On April 1, 2026, the National Aeronautics and Space Administration (NASA) sent their first moon mission in 53 years, “Artemis ll”, to space in hopes of orbiting the moon in a nine day round trip.
With Artemis ll, NASA wanted to “confirm the systems necessary to support astronauts in deep space exploration” in preparation for expanding and fulfilling future space endeavors. Doing so, it experimented with crew, systems, hardware data, emergency operations and subsystems, all key for “assessing performance for future missions.”
This mission was made possible by the crew inside. The four astronauts chosen, Reid Wiseman (Commander), Victor Glover (Pilot), Christina Koch (Mission Specialist) and Jermey Hansen (Mission Specialist for Canadian Space Agency), all who let us be a part of this emotional journey with them.
TIMELINE & KEY MOMENTS
APRIL 1, 2026: Artemis ll launches at 6:35 p.m. from the Kennedy Space Center in Florida. Aboard, Wiseman, Glover, Koch and Hansen. Their mission: to orbit the moon and return safely back to Earth.

APRIL 2, 2026: The translunar injection burn has initiated its process after orbiting Earth twice, becoming the “defining moment of the mission”. A translunar injection burn is the Orion spacecraft committing the astronauts to their journey around the moon, while also guaranteeing they have a safe trip back to Earth.
As explained in a Forbes article, this process is a “30-minute engine firing [that] sends Orion out of Earth orbit and onto a free-return trajectory around the moon.”
It was fired successfully.

ARIL 6, 2026: The Artemis ll crew was officially carried around the far side of the moon.
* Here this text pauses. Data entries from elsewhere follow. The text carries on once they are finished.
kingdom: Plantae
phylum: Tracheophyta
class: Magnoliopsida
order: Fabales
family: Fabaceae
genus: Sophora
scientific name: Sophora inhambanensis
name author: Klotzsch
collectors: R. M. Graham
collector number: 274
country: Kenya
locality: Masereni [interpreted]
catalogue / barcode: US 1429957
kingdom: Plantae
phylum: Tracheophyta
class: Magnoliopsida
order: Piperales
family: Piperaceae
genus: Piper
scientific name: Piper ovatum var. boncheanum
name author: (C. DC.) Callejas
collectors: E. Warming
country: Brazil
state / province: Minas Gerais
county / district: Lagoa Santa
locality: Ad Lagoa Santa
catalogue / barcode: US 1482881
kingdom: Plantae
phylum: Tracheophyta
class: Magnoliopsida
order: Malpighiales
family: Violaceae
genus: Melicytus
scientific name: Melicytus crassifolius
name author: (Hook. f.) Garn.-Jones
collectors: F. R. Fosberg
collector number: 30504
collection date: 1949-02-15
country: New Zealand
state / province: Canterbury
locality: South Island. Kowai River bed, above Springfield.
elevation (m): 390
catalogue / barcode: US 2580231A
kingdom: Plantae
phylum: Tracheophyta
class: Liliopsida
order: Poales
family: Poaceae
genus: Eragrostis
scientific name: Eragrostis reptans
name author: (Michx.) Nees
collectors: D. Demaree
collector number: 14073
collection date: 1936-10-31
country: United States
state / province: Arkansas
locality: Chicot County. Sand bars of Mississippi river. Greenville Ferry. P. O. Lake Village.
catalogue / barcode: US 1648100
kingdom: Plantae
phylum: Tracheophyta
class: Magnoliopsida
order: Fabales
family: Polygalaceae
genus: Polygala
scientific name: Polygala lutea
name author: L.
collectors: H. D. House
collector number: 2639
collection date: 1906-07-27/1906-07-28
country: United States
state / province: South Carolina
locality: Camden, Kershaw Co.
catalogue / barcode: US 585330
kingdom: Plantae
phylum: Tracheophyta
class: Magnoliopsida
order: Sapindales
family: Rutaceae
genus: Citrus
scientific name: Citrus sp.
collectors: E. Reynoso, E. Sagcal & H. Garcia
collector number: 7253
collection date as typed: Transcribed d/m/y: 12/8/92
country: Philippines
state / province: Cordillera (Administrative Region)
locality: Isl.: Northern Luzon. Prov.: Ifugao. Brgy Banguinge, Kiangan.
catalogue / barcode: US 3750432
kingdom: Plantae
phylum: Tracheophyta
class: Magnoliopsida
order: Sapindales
Their journey was expected to surpass “Apollo 13”’s crew in 1970, deeming them the “farthest humans have ever traveled from Earth”.
Moments before the lunar flyby, the crew joined on a call with mission control to deliver a heartfelt moment.
On call, they decided to propose the naming of one of Moon’s craters to be commander Reid Wiseman’s late wife, Carroll Wiseman, who died of cancer in 2020.
The phrase, “love you to the moon and back”, has been spoken well before, yet Wiseman was the only man to officially declare it. Carroll Crater is a symbol of love and passion that connects the Earth’s love to the Moon.

At this point in the mission, they saw the entire disk of the moon, something that has never been seen to humanity. The Artemis ll’s crew were the first humans to see the remarkable image of Mare Orientale, an impact basin on the far side of the moon.
As soon as they saw this, Wiseman called out to Mission Control, saying, “Good gracious! We can see over Orientale with the naked eye. Primary colors that we see right now – just a bright, bright white, especially on the South Pole and the farside, and then all the maria on the near side are just varying shades of grey,”Astronomy article stated.
Yet, that is not all that the moon had to offer for them. The two hours after Orion reaches perilune (a point in lunar orbit that is nearest to the moon’s surface), the crew witnessed a total solar eclipse.
“The moon we are looking at is not the Moon you’ll see from Earth whatsoever, ” Koch said in a briefing on the total eclipse.

APRIL 7, 2026: The Orion and Artemis ll crew prepare for their journey back to Earth after their “historic lunar flyby” the day before.
At 1:23 p.m., they exited the lunar sphere of influence and successfully emerged from the Moon’s shifting gravitational rotation, accomplishing their part of the mission.

APRIL 10, 2026: The Artemis ll mission finally concluded with the reentry back into Earth’s atmosphere, splashing down into the Pacific Ocean off the coast of Baja, California.
“Artemis II marks a pivotal moment for sustained human exploration, where an incredible crew will fly alongside advanced material,”Marianna Maiarù said in a Forbes article, “quietly redefining structural resilience and paving the way for a new era of exploration beyond Earth”.